Es gibt einen geschotterten Weg hinauf oder einen über Stock und Stein und mitten ins Gebüsch. Letzeres hab natürlich ich gewählt und wurde schon fast zum Umkehren gebracht, als mir die Brennnesseln zu Kopfe stiegen.
 Der „Aufstieg“ dauert nicht lange, 15 Minuten, wenn man schnell läuft, gemütlich höchstens eine halbe Stunde. Und es lohnt sich wirklich. Die Aussicht ist einfach fantastisch und die Ruhe und Stille unbezahlbar.
Die Nähe zu Brandenburg wird hier oben erst so richtig bemerkbar und greifbar.
 

Wie es so ist auf einem Berg, trifft man auch immer wieder neue Leute. Und so führe ich mit Jürgen ein wundervolles Gespräch über Gott und die Welt. Jürgen kommt aus Ulm, ist aber schon seit Ewigkeiten in Berlin. Irgendwann hergekommen und nie mehr weggezogen. Gelernter Erzieher ist, hat jetzt aber eine Umschulung zum Pfleger gemacht und arbeitet in einem betreutem Wohnheim für Demenzkranke. „Ich hab gelernt, mich über kleinste Kleinigkeiten zu freuen, zum Beispiel, wenn mich der Bewohner, wenn ich mal 5 Minuten aus dem Zimmer war, danach immer noch kennt“, sagt er schmunzelnd.

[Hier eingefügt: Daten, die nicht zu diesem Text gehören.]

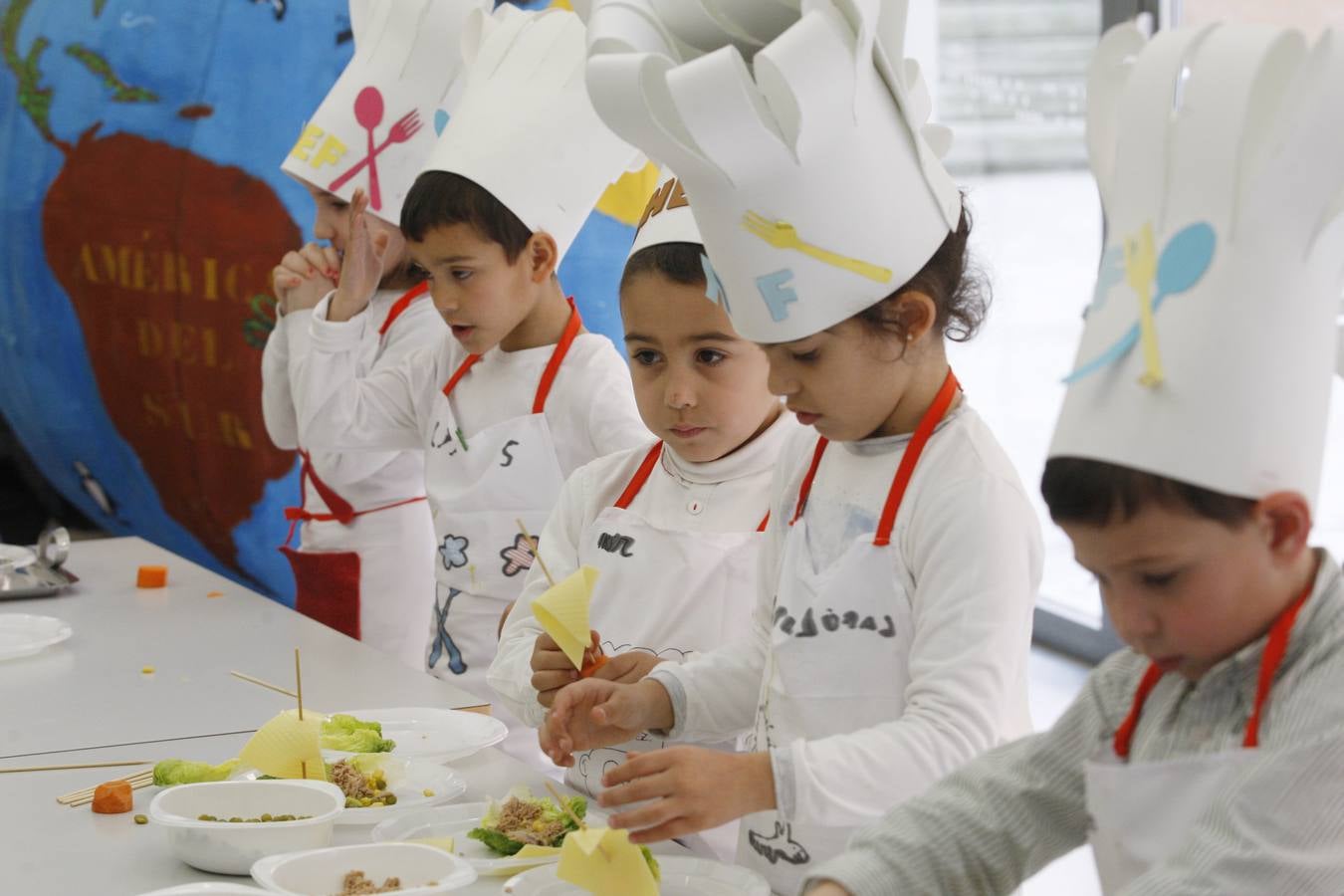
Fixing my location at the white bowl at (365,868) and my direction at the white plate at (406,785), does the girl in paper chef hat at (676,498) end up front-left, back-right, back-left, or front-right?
front-right

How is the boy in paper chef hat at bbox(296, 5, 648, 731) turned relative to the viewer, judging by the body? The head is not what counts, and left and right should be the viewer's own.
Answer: facing the viewer and to the left of the viewer

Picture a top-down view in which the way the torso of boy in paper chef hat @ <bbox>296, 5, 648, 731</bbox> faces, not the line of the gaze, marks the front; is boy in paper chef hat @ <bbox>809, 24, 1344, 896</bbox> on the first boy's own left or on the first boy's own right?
on the first boy's own left

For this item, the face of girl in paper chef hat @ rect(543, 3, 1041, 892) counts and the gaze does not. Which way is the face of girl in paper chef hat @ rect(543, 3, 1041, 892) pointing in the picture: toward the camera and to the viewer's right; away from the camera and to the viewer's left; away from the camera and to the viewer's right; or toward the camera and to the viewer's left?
toward the camera and to the viewer's left

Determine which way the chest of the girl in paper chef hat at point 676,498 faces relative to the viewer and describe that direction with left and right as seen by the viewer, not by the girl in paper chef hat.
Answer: facing the viewer

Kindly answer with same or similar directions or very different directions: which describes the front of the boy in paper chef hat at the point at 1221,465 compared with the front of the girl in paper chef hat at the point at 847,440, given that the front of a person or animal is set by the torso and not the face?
same or similar directions

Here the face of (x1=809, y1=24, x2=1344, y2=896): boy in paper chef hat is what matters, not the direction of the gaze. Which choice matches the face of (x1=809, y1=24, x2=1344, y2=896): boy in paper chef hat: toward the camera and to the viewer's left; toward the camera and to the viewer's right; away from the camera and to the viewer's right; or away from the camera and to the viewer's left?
toward the camera and to the viewer's left

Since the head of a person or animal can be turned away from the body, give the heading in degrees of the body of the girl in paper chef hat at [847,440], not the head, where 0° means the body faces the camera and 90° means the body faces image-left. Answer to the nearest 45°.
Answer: approximately 45°

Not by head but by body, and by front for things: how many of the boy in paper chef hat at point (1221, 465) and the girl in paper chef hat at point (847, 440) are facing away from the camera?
0
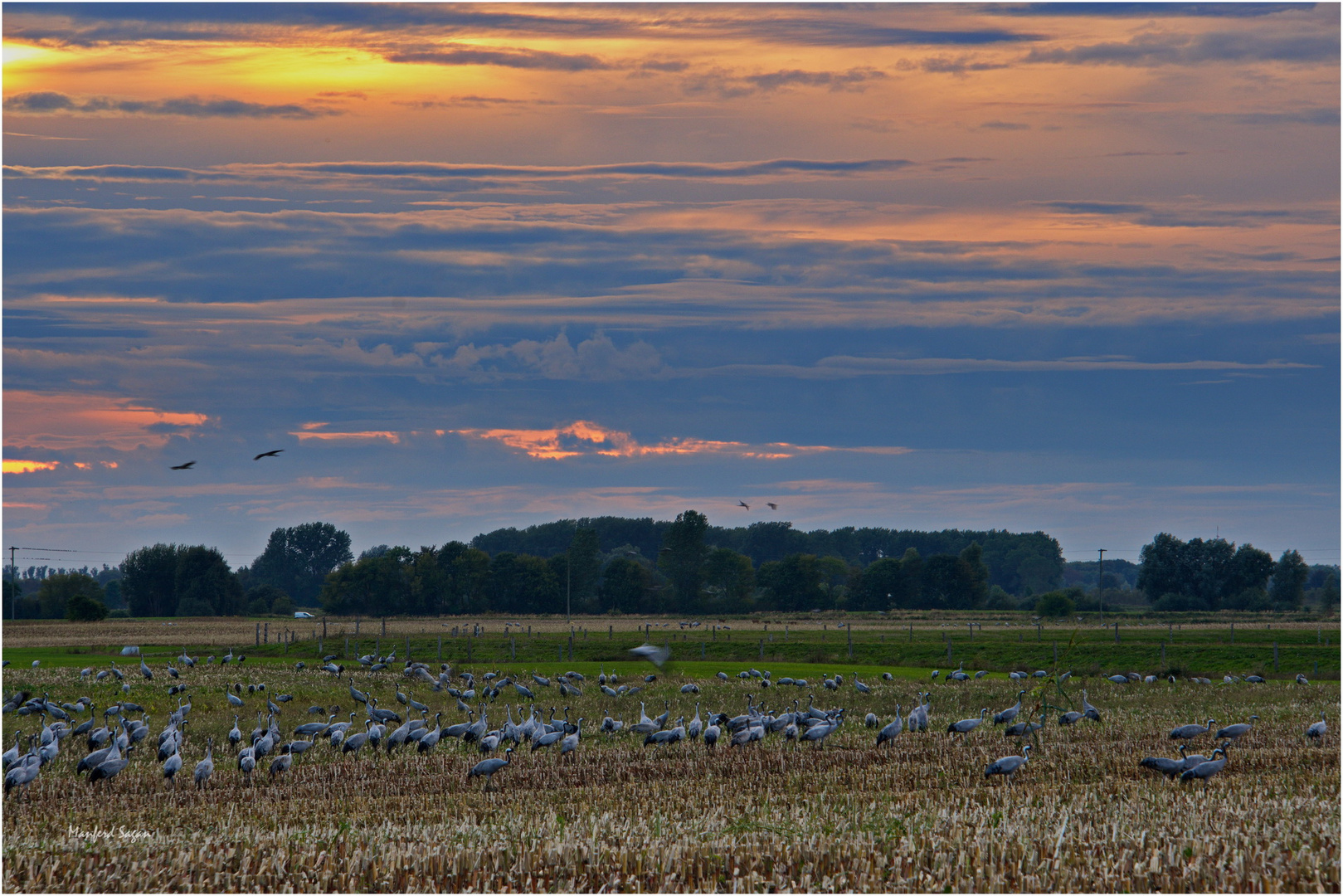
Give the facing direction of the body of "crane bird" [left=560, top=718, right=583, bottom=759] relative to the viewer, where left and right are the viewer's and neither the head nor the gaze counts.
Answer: facing to the right of the viewer

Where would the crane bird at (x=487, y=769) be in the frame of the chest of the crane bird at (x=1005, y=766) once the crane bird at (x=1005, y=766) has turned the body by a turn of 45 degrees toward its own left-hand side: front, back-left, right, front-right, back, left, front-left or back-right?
back-left

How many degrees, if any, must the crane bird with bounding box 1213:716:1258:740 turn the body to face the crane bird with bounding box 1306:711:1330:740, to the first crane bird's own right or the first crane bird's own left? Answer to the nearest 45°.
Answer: approximately 45° to the first crane bird's own left

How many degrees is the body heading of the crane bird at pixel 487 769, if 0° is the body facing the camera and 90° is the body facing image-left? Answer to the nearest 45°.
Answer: approximately 270°

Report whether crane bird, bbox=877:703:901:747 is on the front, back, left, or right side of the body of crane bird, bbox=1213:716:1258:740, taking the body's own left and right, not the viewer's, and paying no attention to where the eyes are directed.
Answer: back

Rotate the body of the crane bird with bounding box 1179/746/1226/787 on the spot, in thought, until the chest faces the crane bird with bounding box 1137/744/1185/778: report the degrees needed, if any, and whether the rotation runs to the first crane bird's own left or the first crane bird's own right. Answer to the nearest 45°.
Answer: approximately 135° to the first crane bird's own left

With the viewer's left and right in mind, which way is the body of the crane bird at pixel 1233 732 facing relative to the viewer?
facing to the right of the viewer

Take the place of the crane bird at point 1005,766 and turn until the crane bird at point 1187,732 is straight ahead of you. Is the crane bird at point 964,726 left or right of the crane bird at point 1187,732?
left

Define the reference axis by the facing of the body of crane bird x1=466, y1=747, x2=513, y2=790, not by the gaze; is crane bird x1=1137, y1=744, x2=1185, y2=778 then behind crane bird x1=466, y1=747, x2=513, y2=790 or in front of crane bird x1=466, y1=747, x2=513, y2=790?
in front

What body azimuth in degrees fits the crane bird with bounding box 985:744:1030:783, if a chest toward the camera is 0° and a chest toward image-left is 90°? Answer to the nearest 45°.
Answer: approximately 270°

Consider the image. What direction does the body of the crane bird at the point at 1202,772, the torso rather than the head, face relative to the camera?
to the viewer's right
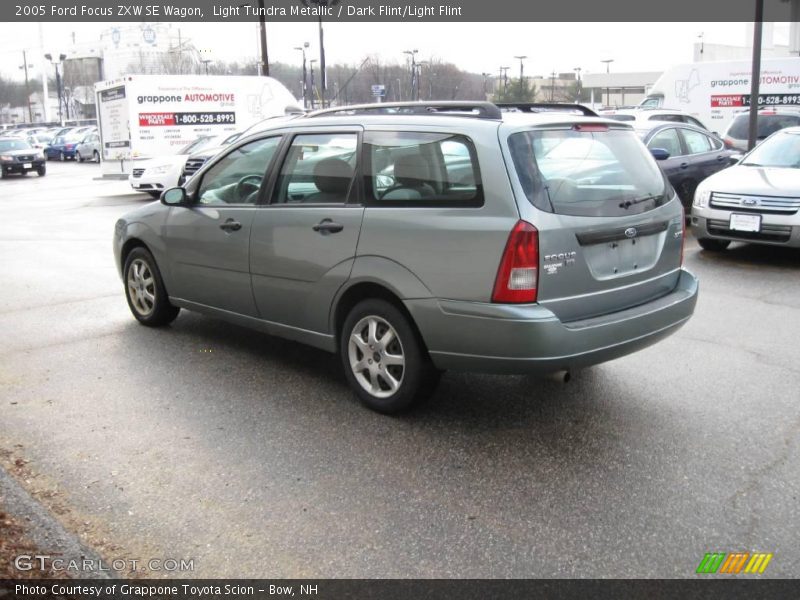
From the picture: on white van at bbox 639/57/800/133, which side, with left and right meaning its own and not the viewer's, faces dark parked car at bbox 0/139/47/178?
front

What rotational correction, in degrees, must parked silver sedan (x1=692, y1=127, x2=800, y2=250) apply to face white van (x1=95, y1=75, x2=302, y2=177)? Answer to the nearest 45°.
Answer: approximately 90° to its right

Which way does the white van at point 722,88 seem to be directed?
to the viewer's left

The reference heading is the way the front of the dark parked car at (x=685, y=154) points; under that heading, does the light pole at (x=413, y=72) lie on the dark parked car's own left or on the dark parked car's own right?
on the dark parked car's own right

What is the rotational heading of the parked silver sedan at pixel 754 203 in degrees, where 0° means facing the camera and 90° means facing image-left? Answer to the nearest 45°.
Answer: approximately 45°

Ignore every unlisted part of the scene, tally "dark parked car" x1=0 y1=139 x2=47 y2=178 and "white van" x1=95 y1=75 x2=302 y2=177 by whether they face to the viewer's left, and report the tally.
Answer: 0

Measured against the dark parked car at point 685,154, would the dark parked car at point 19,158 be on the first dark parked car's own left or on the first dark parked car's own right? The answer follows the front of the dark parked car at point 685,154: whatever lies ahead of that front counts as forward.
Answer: on the first dark parked car's own right

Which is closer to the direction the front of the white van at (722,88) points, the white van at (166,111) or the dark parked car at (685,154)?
the white van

Marzahn hat mich in vielerlei Hinsicht überrascht und beglückt. Tolle Menschen, viel Natur und soviel Platz für jeden einzelnen. Ich hab zwar jetzt nur das Zentrum und die Berge gesehen, aber mehr geht sich in zwei Stunden auch einfach nicht aus, dafür ist Marzahn einfach viel zu groß. Aber eines steht fest: Ich werde ganz sicherlich mal für einen Sonnenaufgang auf die Ahrensfelder Berge kommen, die sollen nämlich spektakulär sein, verriet mir Jürgen.